Content starts

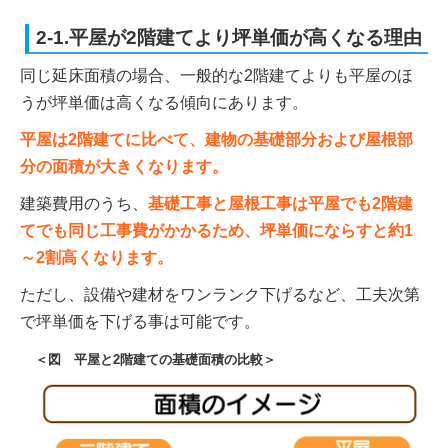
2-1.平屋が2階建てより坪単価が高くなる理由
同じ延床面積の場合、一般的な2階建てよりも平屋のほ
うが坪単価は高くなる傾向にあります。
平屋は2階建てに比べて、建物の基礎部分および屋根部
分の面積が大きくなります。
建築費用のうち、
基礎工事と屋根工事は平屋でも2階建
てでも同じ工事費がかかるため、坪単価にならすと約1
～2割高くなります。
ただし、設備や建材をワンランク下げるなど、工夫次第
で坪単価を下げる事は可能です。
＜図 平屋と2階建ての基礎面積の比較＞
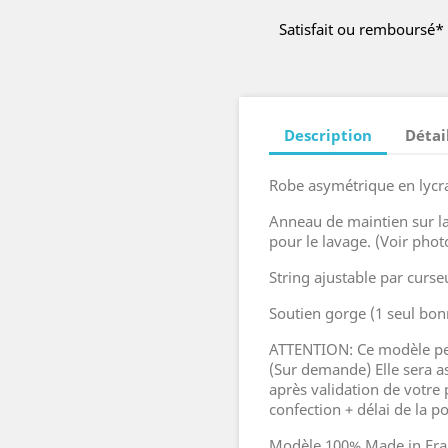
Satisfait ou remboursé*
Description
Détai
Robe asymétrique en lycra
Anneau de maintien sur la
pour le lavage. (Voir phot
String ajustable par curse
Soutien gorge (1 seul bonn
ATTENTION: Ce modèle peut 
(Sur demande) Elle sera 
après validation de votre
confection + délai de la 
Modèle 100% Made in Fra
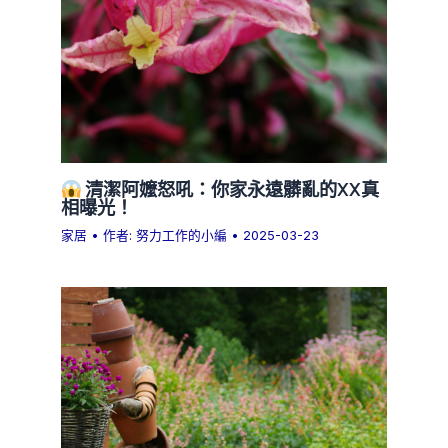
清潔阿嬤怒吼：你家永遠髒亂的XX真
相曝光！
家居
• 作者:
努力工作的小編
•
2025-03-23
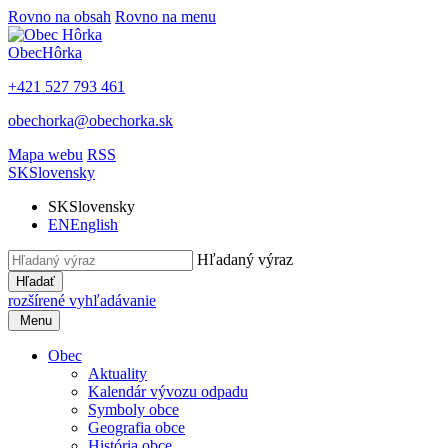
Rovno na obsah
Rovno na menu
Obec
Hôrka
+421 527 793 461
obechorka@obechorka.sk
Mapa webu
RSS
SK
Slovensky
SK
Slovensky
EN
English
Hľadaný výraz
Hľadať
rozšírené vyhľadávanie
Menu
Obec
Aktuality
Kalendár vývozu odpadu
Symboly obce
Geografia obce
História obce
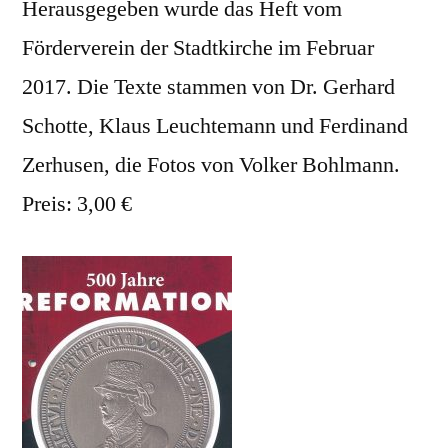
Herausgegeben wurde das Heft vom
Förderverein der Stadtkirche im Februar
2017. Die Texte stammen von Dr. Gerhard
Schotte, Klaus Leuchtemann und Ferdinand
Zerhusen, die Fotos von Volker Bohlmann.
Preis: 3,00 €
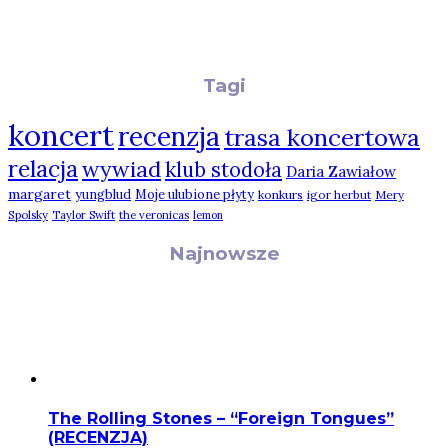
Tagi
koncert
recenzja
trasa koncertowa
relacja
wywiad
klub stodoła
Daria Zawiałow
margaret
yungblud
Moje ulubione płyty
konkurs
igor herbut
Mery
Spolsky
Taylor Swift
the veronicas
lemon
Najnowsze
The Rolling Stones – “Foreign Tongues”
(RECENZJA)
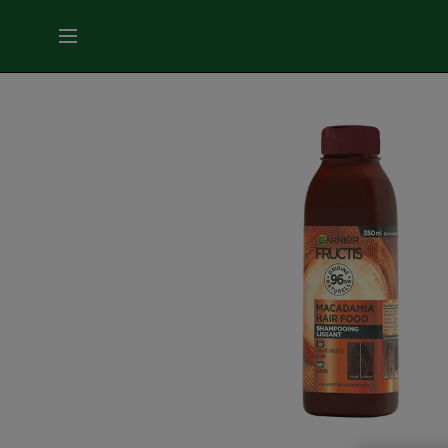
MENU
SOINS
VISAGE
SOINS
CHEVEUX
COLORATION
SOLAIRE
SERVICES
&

Content ends

Task - When you reach the line with "Preis: 3,00 €" in the records above, start writing out each line exactly, and stop after the line with "The Rolling Stones". Pictures stay out.

Written solution -
Preis: 3,00 €
Tagi
koncert
recenzja
trasa koncertowa
relacja
wywiad
klub stodoła
Daria Zawiałow
margaret
yungblud
Moje ulubione płyty
konkurs
igor herbut
Mery
Spolsky
Taylor Swift
the veronicas
lemon
Najnowsze
The Rolling Stones – “Foreign Tongues”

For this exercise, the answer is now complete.